ミツガシワの群落と、わずかのワタスゲだが、雰囲気は抜群だ。ここでゆっくり優雅なコーヒータイム。

十分に静かな時間を楽しんだ後、今度は縦走路に戻ろうと進むと雪渓の横断箇所が現れる。向こう側に丸太で土留めした階段が見えるが、そこまでの横断が問題。雪渓はかなり融け始め、所々に岩肌が見えている。しかし、端から覗き込むとかなり空洞も見え、万一崩壊したら 大事になるだろう。もっと雪があるか、もっと融けていれば難なく進めるのだが、経験者ばかりではないし、ここで怪我でもしたら折角の楽しい山行が台無し。
すっぱり諦めて引き返し、元の木道を登り返す。どうにか20分でメインルートに戻り、仕切り直し。
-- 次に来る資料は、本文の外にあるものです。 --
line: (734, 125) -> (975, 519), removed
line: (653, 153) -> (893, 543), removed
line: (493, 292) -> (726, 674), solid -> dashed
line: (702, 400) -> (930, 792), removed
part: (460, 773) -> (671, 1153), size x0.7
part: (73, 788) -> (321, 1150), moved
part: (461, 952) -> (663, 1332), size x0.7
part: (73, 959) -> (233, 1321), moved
あの雪渓横断の道を進んでいたら、どこで合流するのかと思ったら、合流後20分ほどで分岐が現れた。う〜ん、40分のロスか。でも安全には変えられない。
周りの花々に励まされ、また早く出た余裕もあって、焦りもなく、ついに最後の乳頭山への登りにさしかかる。

乳頭山へ

見た目ほどの急登りではなく、1ピッチで辿りつく。暑い。そして相変わらず風が強い。
ここからは秋田駒が遠くに見え、振り返れば岩手山、そして早池峰か。ここで大休止。ほっと一息ついて、昼食とする。

さて、もう登りはないから、とKさんを励まし、まずは田代岱の小屋へ向かう。途中の湿原にはハクサンシャクナゲ、トキソウ、ニッコウキスゲ、ワタスゲなどが咲き乱れ、ここでもキンコウカが満開になったらどんなにきれいだろうと想像力を働かせると、再訪したくなる。
小屋のあたりは木道で、分岐を入ると最後の池塘。ミツガシワが揺れている。

降り始めると今度は展望のない樹林帯で、赤土なのか滑るし、花もぱたっと消え、ちょっと興ざめなルート。花の縦走路の締めとしてはちょっとがっかりだが、気を抜かず歩いていく。
何か芳しい香りがするのは何だろう。しかし、急に人影も減り、また疲れのせいか、口数もすくなくなったので、念のため鈴を鳴らしながら降りていく。

ブナの巨木が時折目を癒してくれる。そのうちに沢音が聞こえ出し、やっと孫六が見えてきた。林道に合流し、下山完了。14:30になっている。順調なコースタイムだ。Kさんもよく頑張りました!
バス停に一番近い大釜で入浴することにし、1時間後のバスに乗るべく510円払ってお風呂へ急ぐ。熱い湯だし、ドライヤーなどという文明の利器もおいてなかったが、汗を流し、さっぱりと縦走を締めくくった。